The Walk for Nations is a cross-Canada endeavour meant to raise funds for the 7 Generations Urban Youth Safe House Healing Program “Awasis Nekan Ote, which is based in Ontario.” In the Cree language it means “Here, The Children Come First”. The program is culturally-driven and meant to provide youth with a greater awareness of traditional teachings, and the space is meant to be a venue for rites of passage.

The walk was the brainchild of Michael Gladue, founder and Chairman of 7 Generation Healing Network [7GEN], and Ervin Chartrand, a Métis ex-gang member turned filmmaker.

7GEN is an Ontario-based registered non-profit charity made up of Indigenous men and women who have put their energies, talents, experience and leadership into helping support and provide opportunities to Aboriginal youth across the Canada.

Of the eight participants hitting the pavement, half are youth who are being home-schooled throughout the journey.

“It was agreed that if they attended the walk and kept up with homework [online] that they would [each] graduate from their grade this year,” Gladue explained.
Youth attending the walk are Gladue’s niece and nephew Asia Bui, 15, and Leland McIntyre, 18, and brothers Kenny, 18, and Donovan Kawtiashm, 20.

Gladue said the march is educational, political and spiritual, and they hope to bring awareness to issues regarding trauma, loss and injustice.

“We want to let the world know about the missing and murdered women,” he said, referring to the countless murders and violent abuses inflicted on Aboriginal women happening for decades throughout the country.
But while they walk for many reasons, organizers said their main goal is for the young people.

“We are doing this to raise awareness and funds for the Aboriginal Youth Healing Program,” Gladue said. “[And] to help youth deal with the anger, resentment and trauma they feel from the residual effects of residential schools.”

Chartrand knows a thing or two about anger and how it leads to a life of crime.

“Growing up in a shit home with a single parent...my life hasn’t been great,” said Chartrand. “I grew up a troubled youth in and out of gangs,” he admitted.

But Chartrand eventually “dropped his colors” and left the gang in 2000, after being incarcerated for a few years after being a part of a large gang-bust in Manitoba in 1998. He said cultural spirituality and being involved in traditional healing practices, such as sweatlodges, while incarcerated helped him to turn his life around.

“It saved me from myself,” he said.

Once out of prison, Chartrand went back to school for broadcast and is now a successful filmmaker.

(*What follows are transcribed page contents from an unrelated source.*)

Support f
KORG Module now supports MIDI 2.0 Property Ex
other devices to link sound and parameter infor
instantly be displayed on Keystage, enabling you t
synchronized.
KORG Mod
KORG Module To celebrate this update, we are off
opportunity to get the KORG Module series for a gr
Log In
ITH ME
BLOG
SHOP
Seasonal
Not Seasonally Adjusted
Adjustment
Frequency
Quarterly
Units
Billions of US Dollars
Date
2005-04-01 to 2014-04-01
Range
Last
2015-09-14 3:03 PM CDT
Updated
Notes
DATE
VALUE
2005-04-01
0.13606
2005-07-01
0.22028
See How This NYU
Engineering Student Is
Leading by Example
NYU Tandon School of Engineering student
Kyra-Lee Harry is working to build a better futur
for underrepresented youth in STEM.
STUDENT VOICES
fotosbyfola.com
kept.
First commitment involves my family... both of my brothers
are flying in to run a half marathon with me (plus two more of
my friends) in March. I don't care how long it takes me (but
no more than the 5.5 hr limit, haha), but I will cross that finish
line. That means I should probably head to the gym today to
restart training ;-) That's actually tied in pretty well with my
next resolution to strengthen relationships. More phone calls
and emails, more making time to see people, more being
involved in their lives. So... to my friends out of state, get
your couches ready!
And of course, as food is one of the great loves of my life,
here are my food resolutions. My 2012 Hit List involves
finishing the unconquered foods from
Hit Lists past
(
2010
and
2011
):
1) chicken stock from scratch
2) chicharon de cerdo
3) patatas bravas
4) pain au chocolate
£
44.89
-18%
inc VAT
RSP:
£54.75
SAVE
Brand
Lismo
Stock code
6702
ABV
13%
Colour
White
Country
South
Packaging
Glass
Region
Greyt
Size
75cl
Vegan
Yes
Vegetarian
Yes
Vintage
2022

He has won several accolades, including an award for best new talent at the 2005 Winnipeg Film Festival.

Chartrand said he is participating in the Walk for Nations because he knows Aboriginal youth can achieve success if they want it bad enough.

“It’s giving hope back to our youth in ceremonial ways,” he said of both the walk and youth healing program.
“We have to protect our youth today. They are our future,” he continued. “If we don’t [protect them] more kids are going to join gangs and go to prison,” he predicted.

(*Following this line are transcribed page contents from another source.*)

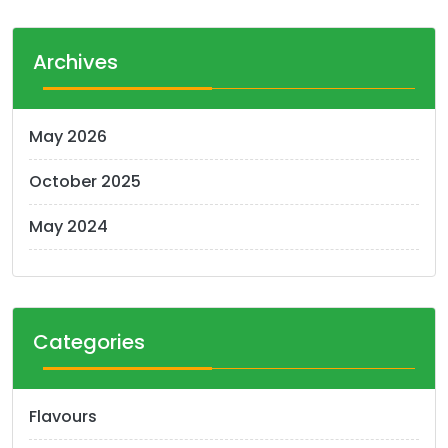
The
options
Archives
may
be
chosen
May 2026
on
the
October 2025
product
page
May 2024
Categories
Flavours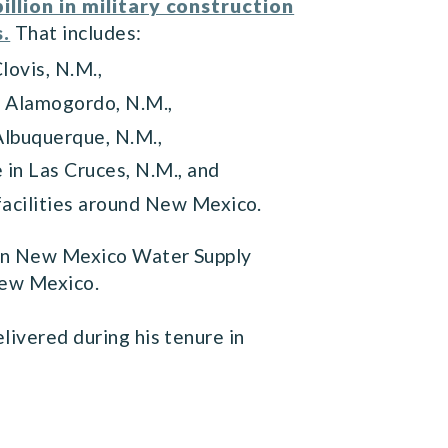
billion in military construction
s.
That includes:
Clovis, N.M.,
 in Alamogordo, N.M.,
n Albuquerque, N.M.,
e in Las Cruces, N.M., and
 facilities around New Mexico.
tern New Mexico Water Supply
 New Mexico.
livered during his tenure in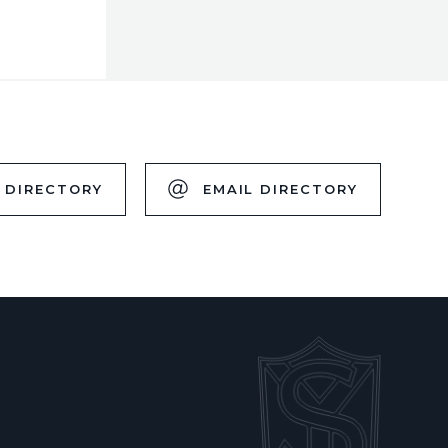
 DIRECTORY
EMAIL DIRECTORY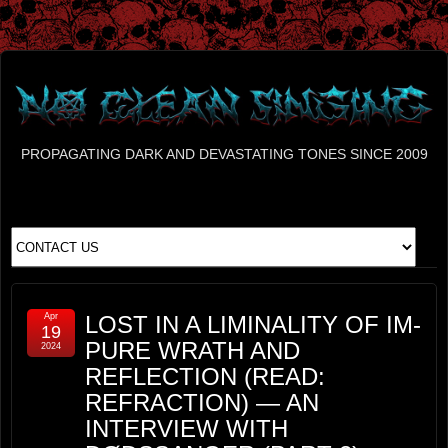
PROPAGATING DARK AND DEVASTATING TONES SINCE 2009
Apr
LOST IN A LIMINALITY OF IM-
19
PURE WRATH AND
2024
REFLECTION (READ:
REFRACTION) — AN
INTERVIEW WITH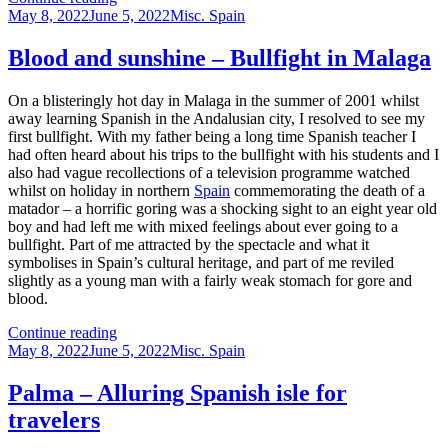
Posted
other
Categories
May 8, 2022
June 5, 2022
Misc. Spain
on
languages
Blood and sunshine – Bullfight in Malaga
On a blisteringly hot day in Malaga in the summer of 2001 whilst
away learning Spanish in the Andalusian city, I resolved to see my
first bullfight. With my father being a long time Spanish teacher I
had often heard about his trips to the bullfight with his students and I
also had vague recollections of a television programme watched
whilst on holiday in northern
Spain
commemorating the death of a
matador – a horrific goring was a shocking sight to an eight year old
boy and had left me with mixed feelings about ever going to a
bullfight. Part of me attracted by the spectacle and what it
symbolises in Spain’s cultural heritage, and part of me reviled
slightly as a young man with a fairly weak stomach for gore and
blood.
Blood
Continue reading
Posted
and
Categories
May 8, 2022
June 5, 2022
Misc. Spain
on
sunshine
–
Palma – Alluring Spanish isle for
Bullfight
travelers
in
Malaga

“A lot of youth think there is no light at the end of the tunnel,” he said. “I’m a working example that you can make it and you can succeed in life.”

Gladue said there is no set goal amount of funds they are trying to raise, but believes every bit helps. They are accepting any donations along their journey, for the healing project and to help them with travel costs.

He said the group has had support from various donors.
The First Nations Workforce Development career training agency in Fort St. John has donated the RV that the group is using for lodging and transportation, and the Toronto School District has donated laptops for the youth to use for home-schooling, just to name a couple of the supporters.

“People have been very generous, stopping on the side of the road,” said Chartrand. “There’s a lot of support out here.”

The group welcomes donations, well-wishes and encourages people to march with them in solidarity.
“Hopefully, by the time we reach British Columbia we will have hundreds of people walking with us,” said Chartrand.

But while the group walks for youth, for one organizer the journey has taken on a more personal importance.
“As an absentee father and an alcoholic and drug addict all my life, I am doing this for my children,” said Gladue. “This is my way of saying sorry.”